Supplied material: Begin

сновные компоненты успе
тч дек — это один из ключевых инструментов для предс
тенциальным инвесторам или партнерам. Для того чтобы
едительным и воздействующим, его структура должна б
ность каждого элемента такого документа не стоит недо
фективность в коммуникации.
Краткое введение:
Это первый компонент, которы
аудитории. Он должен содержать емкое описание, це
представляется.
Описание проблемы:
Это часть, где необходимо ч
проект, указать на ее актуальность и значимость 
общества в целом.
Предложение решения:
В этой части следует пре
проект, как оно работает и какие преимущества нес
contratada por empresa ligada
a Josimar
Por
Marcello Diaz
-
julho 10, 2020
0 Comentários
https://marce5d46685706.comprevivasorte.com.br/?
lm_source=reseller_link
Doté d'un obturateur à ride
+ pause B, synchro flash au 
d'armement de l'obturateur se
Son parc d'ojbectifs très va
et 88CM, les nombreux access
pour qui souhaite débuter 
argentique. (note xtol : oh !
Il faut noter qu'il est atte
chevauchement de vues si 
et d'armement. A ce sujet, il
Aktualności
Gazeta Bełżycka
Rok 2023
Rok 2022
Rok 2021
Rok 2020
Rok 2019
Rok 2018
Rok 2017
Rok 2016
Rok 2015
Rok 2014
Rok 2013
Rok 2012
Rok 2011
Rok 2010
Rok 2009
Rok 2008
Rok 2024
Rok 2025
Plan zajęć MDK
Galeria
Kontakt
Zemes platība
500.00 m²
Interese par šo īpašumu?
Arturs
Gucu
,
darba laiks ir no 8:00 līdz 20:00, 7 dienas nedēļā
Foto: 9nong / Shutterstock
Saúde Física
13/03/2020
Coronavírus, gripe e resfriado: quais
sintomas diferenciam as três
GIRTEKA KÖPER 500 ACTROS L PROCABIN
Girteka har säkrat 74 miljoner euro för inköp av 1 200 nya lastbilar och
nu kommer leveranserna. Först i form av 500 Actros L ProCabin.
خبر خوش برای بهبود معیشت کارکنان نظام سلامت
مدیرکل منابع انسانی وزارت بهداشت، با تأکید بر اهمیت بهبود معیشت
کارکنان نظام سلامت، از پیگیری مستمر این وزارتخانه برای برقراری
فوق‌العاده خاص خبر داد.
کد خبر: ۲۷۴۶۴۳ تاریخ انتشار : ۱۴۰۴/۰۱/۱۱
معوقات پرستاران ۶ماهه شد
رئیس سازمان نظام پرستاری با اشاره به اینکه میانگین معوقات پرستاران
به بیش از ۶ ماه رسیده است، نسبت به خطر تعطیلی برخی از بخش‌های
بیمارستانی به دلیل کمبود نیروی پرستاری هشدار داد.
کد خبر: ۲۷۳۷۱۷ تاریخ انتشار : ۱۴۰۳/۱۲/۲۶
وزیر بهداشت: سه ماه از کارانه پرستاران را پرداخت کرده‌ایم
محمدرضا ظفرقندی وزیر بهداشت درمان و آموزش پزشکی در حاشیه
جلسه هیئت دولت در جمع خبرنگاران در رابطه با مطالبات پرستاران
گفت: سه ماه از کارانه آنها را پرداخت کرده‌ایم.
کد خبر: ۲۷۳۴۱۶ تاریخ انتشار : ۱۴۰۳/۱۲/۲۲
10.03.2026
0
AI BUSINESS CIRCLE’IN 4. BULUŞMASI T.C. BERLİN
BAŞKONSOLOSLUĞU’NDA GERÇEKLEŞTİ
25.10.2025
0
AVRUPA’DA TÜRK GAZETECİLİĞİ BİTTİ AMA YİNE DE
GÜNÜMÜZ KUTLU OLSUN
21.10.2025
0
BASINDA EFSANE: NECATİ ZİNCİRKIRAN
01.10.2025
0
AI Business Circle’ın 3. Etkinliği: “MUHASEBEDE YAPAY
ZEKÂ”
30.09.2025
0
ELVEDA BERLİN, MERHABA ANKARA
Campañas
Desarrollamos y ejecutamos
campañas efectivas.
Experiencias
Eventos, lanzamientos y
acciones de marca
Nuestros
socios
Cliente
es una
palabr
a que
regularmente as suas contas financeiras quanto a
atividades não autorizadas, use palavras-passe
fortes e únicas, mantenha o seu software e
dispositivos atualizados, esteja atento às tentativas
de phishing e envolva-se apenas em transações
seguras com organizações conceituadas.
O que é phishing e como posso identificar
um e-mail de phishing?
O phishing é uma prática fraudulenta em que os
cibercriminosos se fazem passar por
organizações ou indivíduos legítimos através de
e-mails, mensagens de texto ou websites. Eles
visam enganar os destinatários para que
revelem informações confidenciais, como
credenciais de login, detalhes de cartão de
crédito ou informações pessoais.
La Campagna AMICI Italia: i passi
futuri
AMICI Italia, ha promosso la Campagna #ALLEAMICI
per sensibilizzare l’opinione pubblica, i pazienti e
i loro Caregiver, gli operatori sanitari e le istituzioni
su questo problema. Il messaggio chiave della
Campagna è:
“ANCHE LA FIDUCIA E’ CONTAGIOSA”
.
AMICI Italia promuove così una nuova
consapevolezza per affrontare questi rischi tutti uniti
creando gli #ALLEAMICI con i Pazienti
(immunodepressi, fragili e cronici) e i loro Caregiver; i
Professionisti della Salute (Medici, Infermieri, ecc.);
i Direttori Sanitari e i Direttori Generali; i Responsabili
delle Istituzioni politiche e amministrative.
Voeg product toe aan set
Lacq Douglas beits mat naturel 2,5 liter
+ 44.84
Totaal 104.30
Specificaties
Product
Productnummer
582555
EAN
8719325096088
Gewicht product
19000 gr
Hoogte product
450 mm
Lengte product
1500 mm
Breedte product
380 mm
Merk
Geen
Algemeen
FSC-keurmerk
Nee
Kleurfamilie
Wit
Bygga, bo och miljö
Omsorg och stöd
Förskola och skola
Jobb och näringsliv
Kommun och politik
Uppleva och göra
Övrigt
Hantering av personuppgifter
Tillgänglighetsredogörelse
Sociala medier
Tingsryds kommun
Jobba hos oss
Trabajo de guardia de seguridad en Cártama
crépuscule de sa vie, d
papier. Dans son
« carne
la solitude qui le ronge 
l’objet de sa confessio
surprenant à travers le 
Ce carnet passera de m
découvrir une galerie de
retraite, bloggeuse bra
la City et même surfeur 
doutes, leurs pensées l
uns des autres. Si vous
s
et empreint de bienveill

Supplied material: End

Return every line of the listing above, unchanged and in the same order.

сновные компоненты успе
тч дек — это один из ключевых инструментов для предс
тенциальным инвесторам или партнерам. Для того чтобы
едительным и воздействующим, его структура должна б
ность каждого элемента такого документа не стоит недо
фективность в коммуникации.
Краткое введение:
Это первый компонент, которы
аудитории. Он должен содержать емкое описание, це
представляется.
Описание проблемы:
Это часть, где необходимо ч
проект, указать на ее актуальность и значимость 
общества в целом.
Предложение решения:
В этой части следует пре
проект, как оно работает и какие преимущества нес
contratada por empresa ligada
a Josimar
Por
Marcello Diaz
-
julho 10, 2020
0 Comentários
https://marce5d46685706.comprevivasorte.com.br/?
lm_source=reseller_link
Doté d'un obturateur à ride
+ pause B, synchro flash au 
d'armement de l'obturateur se
Son parc d'ojbectifs très va
et 88CM, les nombreux access
pour qui souhaite débuter 
argentique. (note xtol : oh !
Il faut noter qu'il est atte
chevauchement de vues si 
et d'armement. A ce sujet, il
Aktualności
Gazeta Bełżycka
Rok 2023
Rok 2022
Rok 2021
Rok 2020
Rok 2019
Rok 2018
Rok 2017
Rok 2016
Rok 2015
Rok 2014
Rok 2013
Rok 2012
Rok 2011
Rok 2010
Rok 2009
Rok 2008
Rok 2024
Rok 2025
Plan zajęć MDK
Galeria
Kontakt
Zemes platība
500.00 m²
Interese par šo īpašumu?
Arturs
Gucu
,
darba laiks ir no 8:00 līdz 20:00, 7 dienas nedēļā
Foto: 9nong / Shutterstock
Saúde Física
13/03/2020
Coronavírus, gripe e resfriado: quais
sintomas diferenciam as três
GIRTEKA KÖPER 500 ACTROS L PROCABIN
Girteka har säkrat 74 miljoner euro för inköp av 1 200 nya lastbilar och
nu kommer leveranserna. Först i form av 500 Actros L ProCabin.
خبر خوش برای بهبود معیشت کارکنان نظام سلامت
مدیرکل منابع انسانی وزارت بهداشت، با تأکید بر اهمیت بهبود معیشت
کارکنان نظام سلامت، از پیگیری مستمر این وزارتخانه برای برقراری
فوق‌العاده خاص خبر داد.
کد خبر: ۲۷۴۶۴۳ تاریخ انتشار : ۱۴۰۴/۰۱/۱۱
معوقات پرستاران ۶ماهه شد
رئیس سازمان نظام پرستاری با اشاره به اینکه میانگین معوقات پرستاران
به بیش از ۶ ماه رسیده است، نسبت به خطر تعطیلی برخی از بخش‌های
بیمارستانی به دلیل کمبود نیروی پرستاری هشدار داد.
کد خبر: ۲۷۳۷۱۷ تاریخ انتشار : ۱۴۰۳/۱۲/۲۶
وزیر بهداشت: سه ماه از کارانه پرستاران را پرداخت کرده‌ایم
محمدرضا ظفرقندی وزیر بهداشت درمان و آموزش پزشکی در حاشیه
جلسه هیئت دولت در جمع خبرنگاران در رابطه با مطالبات پرستاران
گفت: سه ماه از کارانه آنها را پرداخت کرده‌ایم.
کد خبر: ۲۷۳۴۱۶ تاریخ انتشار : ۱۴۰۳/۱۲/۲۲
10.03.2026
0
AI BUSINESS CIRCLE’IN 4. BULUŞMASI T.C. BERLİN
BAŞKONSOLOSLUĞU’NDA GERÇEKLEŞTİ
25.10.2025
0
AVRUPA’DA TÜRK GAZETECİLİĞİ BİTTİ AMA YİNE DE
GÜNÜMÜZ KUTLU OLSUN
21.10.2025
0
BASINDA EFSANE: NECATİ ZİNCİRKIRAN
01.10.2025
0
AI Business Circle’ın 3. Etkinliği: “MUHASEBEDE YAPAY
ZEKÂ”
30.09.2025
0
ELVEDA BERLİN, MERHABA ANKARA
Campañas
Desarrollamos y ejecutamos
campañas efectivas.
Experiencias
Eventos, lanzamientos y
acciones de marca
Nuestros
socios
Cliente
es una
palabr
a que
regularmente as suas contas financeiras quanto a
atividades não autorizadas, use palavras-passe
fortes e únicas, mantenha o seu software e
dispositivos atualizados, esteja atento às tentativas
de phishing e envolva-se apenas em transações
seguras com organizações conceituadas.
O que é phishing e como posso identificar
um e-mail de phishing?
O phishing é uma prática fraudulenta em que os
cibercriminosos se fazem passar por
organizações ou indivíduos legítimos através de
e-mails, mensagens de texto ou websites. Eles
visam enganar os destinatários para que
revelem informações confidenciais, como
credenciais de login, detalhes de cartão de
crédito ou informações pessoais.
La Campagna AMICI Italia: i passi
futuri
AMICI Italia, ha promosso la Campagna #ALLEAMICI
per sensibilizzare l’opinione pubblica, i pazienti e
i loro Caregiver, gli operatori sanitari e le istituzioni
su questo problema. Il messaggio chiave della
Campagna è:
“ANCHE LA FIDUCIA E’ CONTAGIOSA”
.
AMICI Italia promuove così una nuova
consapevolezza per affrontare questi rischi tutti uniti
creando gli #ALLEAMICI con i Pazienti
(immunodepressi, fragili e cronici) e i loro Caregiver; i
Professionisti della Salute (Medici, Infermieri, ecc.);
i Direttori Sanitari e i Direttori Generali; i Responsabili
delle Istituzioni politiche e amministrative.
Voeg product toe aan set
Lacq Douglas beits mat naturel 2,5 liter
+ 44.84
Totaal 104.30
Specificaties
Product
Productnummer
582555
EAN
8719325096088
Gewicht product
19000 gr
Hoogte product
450 mm
Lengte product
1500 mm
Breedte product
380 mm
Merk
Geen
Algemeen
FSC-keurmerk
Nee
Kleurfamilie
Wit
Bygga, bo och miljö
Omsorg och stöd
Förskola och skola
Jobb och näringsliv
Kommun och politik
Uppleva och göra
Övrigt
Hantering av personuppgifter
Tillgänglighetsredogörelse
Sociala medier
Tingsryds kommun
Jobba hos oss
Trabajo de guardia de seguridad en Cártama
crépuscule de sa vie, d
papier. Dans son
« carne
la solitude qui le ronge 
l’objet de sa confessio
surprenant à travers le 
Ce carnet passera de m
découvrir une galerie de
retraite, bloggeuse bra
la City et même surfeur 
doutes, leurs pensées l
uns des autres. Si vous
s
et empreint de bienveill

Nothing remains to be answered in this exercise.